> [WHAT NEEDS TO BE DONE]
Restate every line below word for word, but drop each picture.

[EXTRACTED ENTRIES]

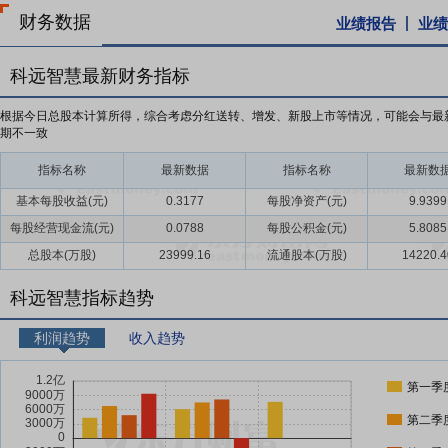
财务数据
业绩报告
业绩
科远智慧最新财务指标
根据今日总股本计算所得，综合考虑分红送转、增发、新股上市等情况，可能会与最
期不一致
指标名称
最新数据
指标名称
最新数
基本每股收益(元)
0.3177
每股净资产(元)
9.9399
每股经营现金流(元)
0.0788
每股公积金(元)
5.8085
总股本(万股)
23999.16
流通股本(万股)
14220.4
科远智慧指标趋势
利润趋势
收入趋势
第一季
第二季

[/EXTRACTED ENTRIES]

> [ANSWER TO THE PROBLEM]
财务数据
业绩报告
业绩
科远智慧最新财务指标
根据今日总股本计算所得，综合考虑分红送转、增发、新股上市等情况，可能会与最
期不一致
指标名称
最新数据
指标名称
最新数
基本每股收益(元)
0.3177
每股净资产(元)
9.9399
每股经营现金流(元)
0.0788
每股公积金(元)
5.8085
总股本(万股)
23999.16
流通股本(万股)
14220.4
科远智慧指标趋势
利润趋势
收入趋势
第一季
第二季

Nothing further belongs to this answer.